A Parameterizable Convolution Accelerator for Embedded Deep Learning Applications
Panagiotis Mousouliotis, Georgios Keramidas
TL;DR
The paper tackles the challenge of deploying CNNs for embedded deep learning on resource-limited FPGA SoCs by introducing a parameterizable CNN accelerator template implemented via high-level synthesis. The design comprises a two-part architecture (CONV-PART and MPOOL-PART) with an 8-bit dynamic fixed-point quantization scheme and extensive HW/SW co-design optimizations, enabling latency, power, and area trade-offs across a range of CNN workloads. Key contributions include the detailed accelerator architecture, quantization strategy, HLS-driven parallelism, and an extensive evaluation showing favorable latency and power compared with related works. The work demonstrates a flexible, scalable approach for embedded DL that can be extended to other DL applications and workload families.
Abstract
Convolutional neural network (CNN) accelerators implemented on Field-Programmable Gate Arrays (FPGAs) are typically designed with a primary focus on maximizing performance, often measured in giga-operations per second (GOPS).
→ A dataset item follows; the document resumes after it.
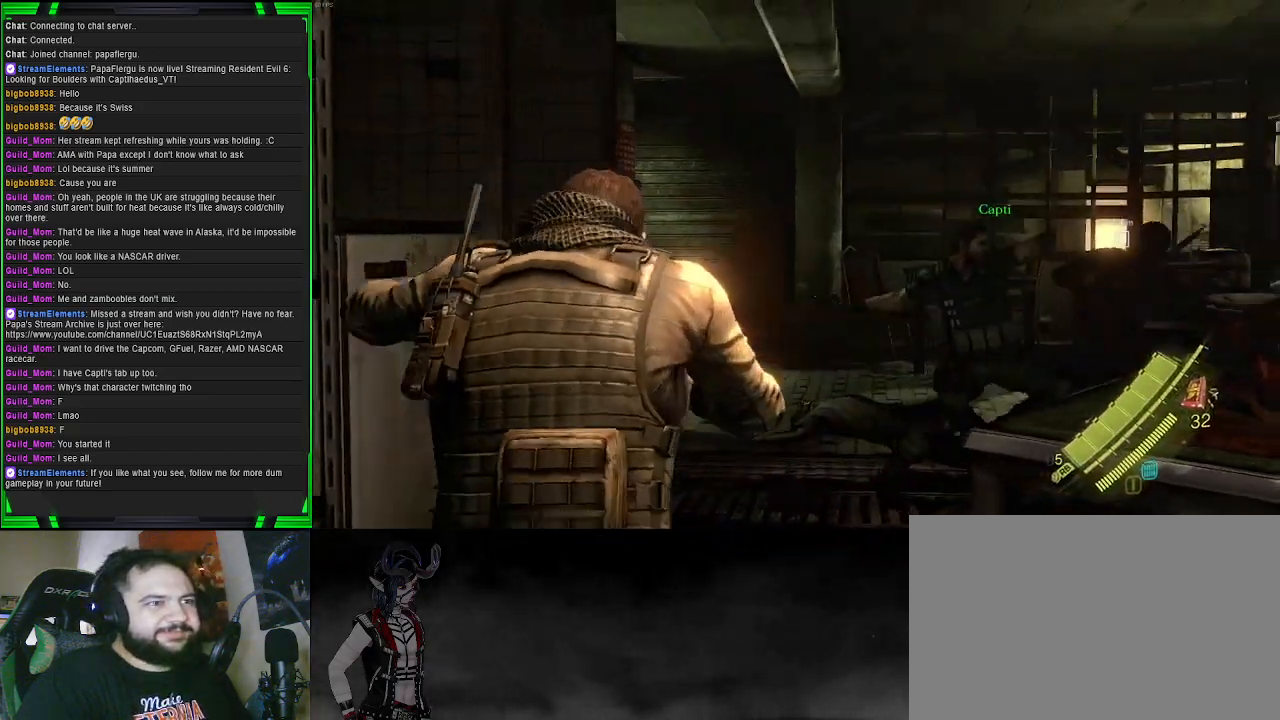
{"buttons": [], "left_stick": "up", "right_stick": "down-right", "events": [[283, "right_stick", "down-right"]]}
However, real-life embedded deep learning (DL) applications impose multiple constraints related to latency, power consumption, area, and cost. This work presents a hardware-software (HW/SW) co-design methodology in which a CNN accelerator is described using high-level synthesis (HLS) tools that ease the parameterization of the design, facilitating more effective optimizations across multiple design constraints. Our experimental results demonstrate that the proposed design methodology is able to outperform non-parameterized design approaches, and it can be easily extended to other types of DL applications.